*** Opening of Records ***

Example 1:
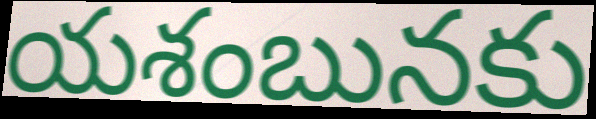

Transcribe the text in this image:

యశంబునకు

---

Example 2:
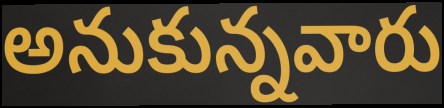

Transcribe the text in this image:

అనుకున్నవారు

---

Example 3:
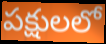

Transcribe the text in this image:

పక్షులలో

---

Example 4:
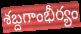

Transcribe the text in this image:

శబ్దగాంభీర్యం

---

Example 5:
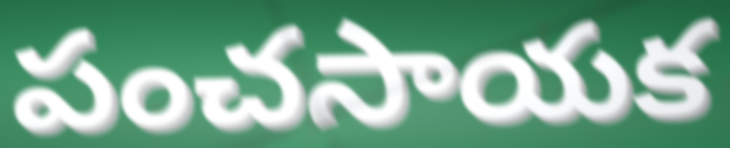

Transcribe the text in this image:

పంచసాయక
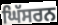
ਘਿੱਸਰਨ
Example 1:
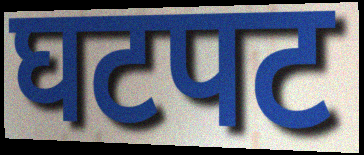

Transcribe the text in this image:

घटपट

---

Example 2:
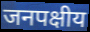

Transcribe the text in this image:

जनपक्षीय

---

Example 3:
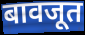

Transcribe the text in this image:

*** Close of Records ***

What to work on
Exactly as written, print each entry, leaving all pictures out.

Response
Example 1:

Transcribe the text in this image:

యశంబునకు

---

Example 2:

Transcribe the text in this image:

అనుకున్నవారు

---

Example 3:

Transcribe the text in this image:

పక్షులలో

---

Example 4:

Transcribe the text in this image:

శబ్దగాంభీర్యం

---

Example 5:

Transcribe the text in this image:

పంచసాయక
ਘਿੱਸਰਨ
Example 1:

Transcribe the text in this image:

घटपट

---

Example 2:

Transcribe the text in this image:

जनपक्षीय

---

Example 3:

Transcribe the text in this image:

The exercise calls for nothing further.